WASHINGTON - Federal bank regulators said Tuesday that they are taking steps to ease the regulatory burden on community banks by eliminating or revising certain call report line items.
"The objectives of this community bank burden-reduction initiative are consistent with the early feedback the FFIEC has received as part of the regulatory review being conducted under the Economic Growth and Regulatory Paperwork Reduction Act," the Federal Financial Institutions Examination Council said in a press release.
The changes would not apply to credit unions, but would affect banks and savings associations.
"In evaluating changes to the Call Report, the FFIEC has sought to balance reporting burden against regulators' need for reliable data to ensure banks and savings associations operate in a safe and sound manner," the FFIEC added.
Call reports have been a source of consternation for community banks, which say that some of the data requirements are outdated or irrelevant.
But the cost of compiling the report can be high. For instance, a 2014 Independent Community Bankers of America survey found that three quarters of community banks spend $60,000 annually preparing the reports when taking into account staff compensation and that 72% said a short-form report would substantially reduce their regulatory reporting burden.
Along with the FFIEC announcement that they are proposing a streamlined call report for community banks, the council also said it is looking at other areas where it could reduce call report burden for community banks, including accelerating the review of evaluating possibly unnecessary items, looking into a simplified call report, and increasing communication between community banks and regulators.
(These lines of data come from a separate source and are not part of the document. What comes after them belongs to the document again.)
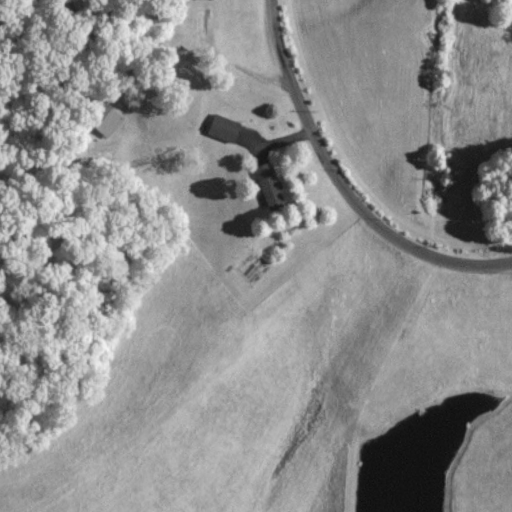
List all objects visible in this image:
building: (104, 120)
building: (221, 128)
building: (267, 186)
road: (339, 186)
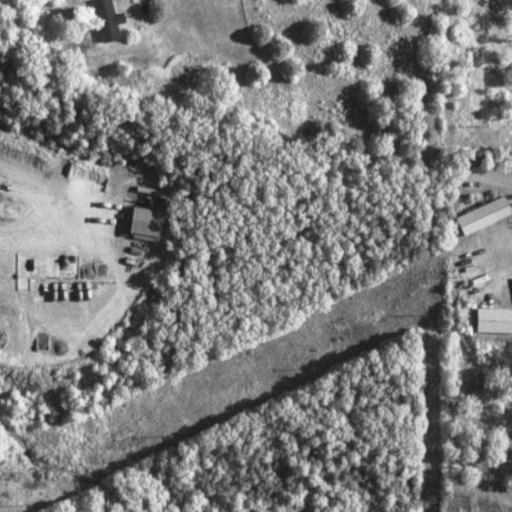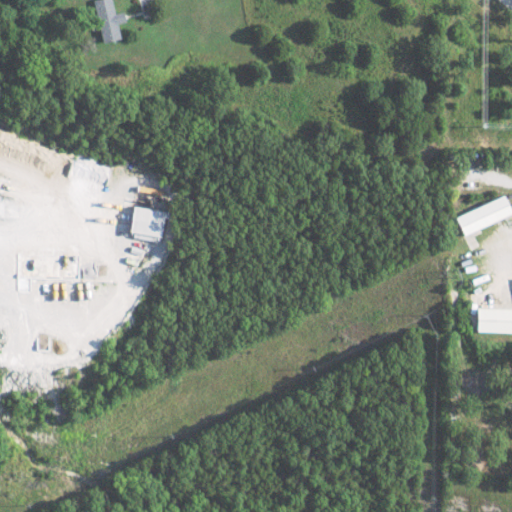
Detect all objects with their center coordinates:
building: (105, 20)
building: (482, 215)
building: (145, 223)
power tower: (457, 274)
building: (491, 319)
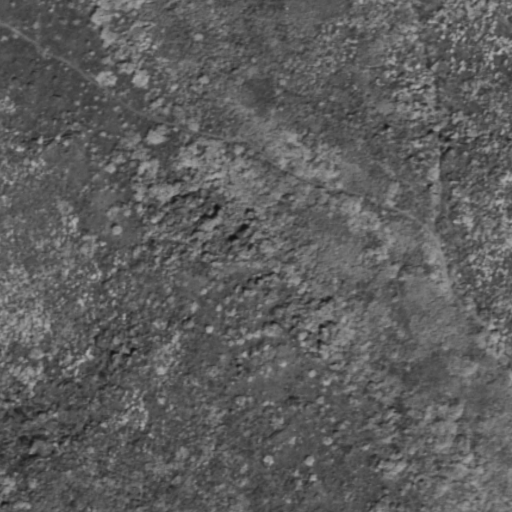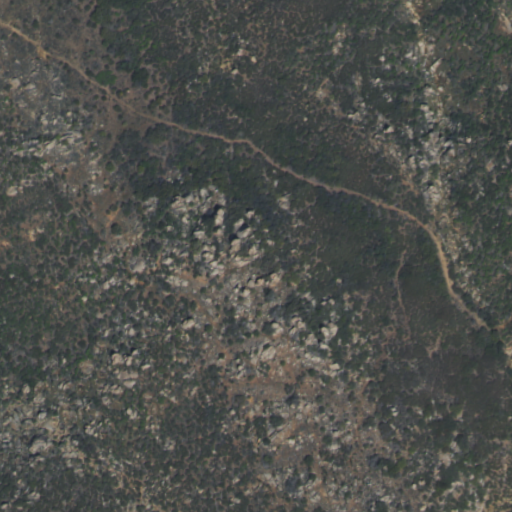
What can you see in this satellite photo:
road: (280, 166)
Comments on the proposal are due within 60 days of it being published in the Federal Register and the proposed changes would take effect with call reports for December 2015 or March 2016. The FFIEC is made up of six voting members, with representation from the Federal Reserve Board, Federal Deposit Insurance Corp., Consumer Financial Protection Bureau, Office of the Comptroller of the Currency, National Credit Union Administration and the State Liaison Committee.